Your instructions. Apart from the pictures, every line below needs to be reproduced verbatim.

(Before-and-after object lists)
BEGIN

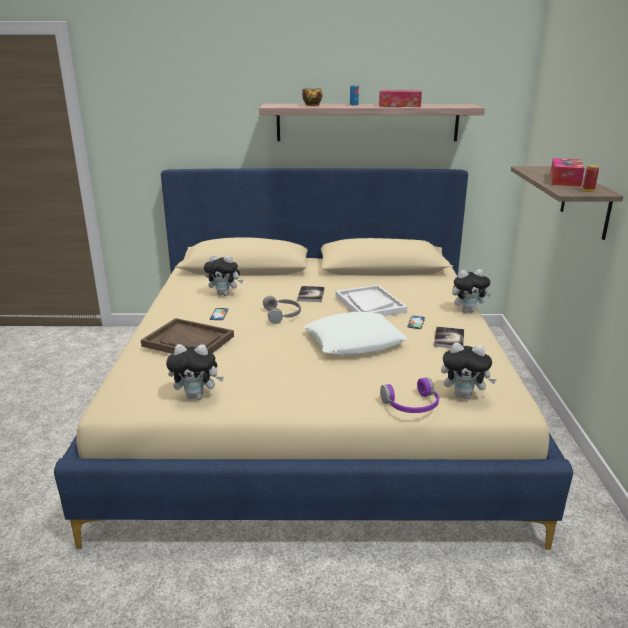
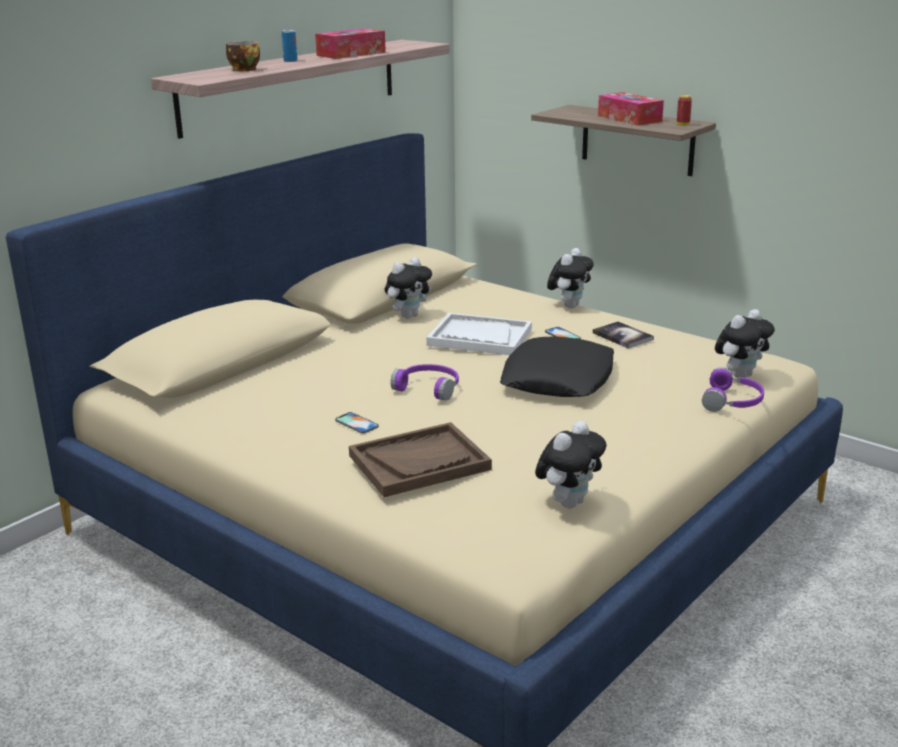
camera: 50 degrees left, 0 degrees up
plush toy [204,255,243,296] -> plush toy moved to [384,257,432,318]
grey headphones [263,296,301,324] -> purple headphones [390,364,459,401]
book [297,286,325,302] -> none
white pillow [304,312,407,356] -> black pillow [500,337,614,397]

END

Solution for this problem.
camera: 50 degrees left, 0 degrees up
plush toy [204,255,243,296] -> plush toy moved to [384,257,432,318]
grey headphones [263,296,301,324] -> purple headphones [390,364,459,401]
book [297,286,325,302] -> none
white pillow [304,312,407,356] -> black pillow [500,337,614,397]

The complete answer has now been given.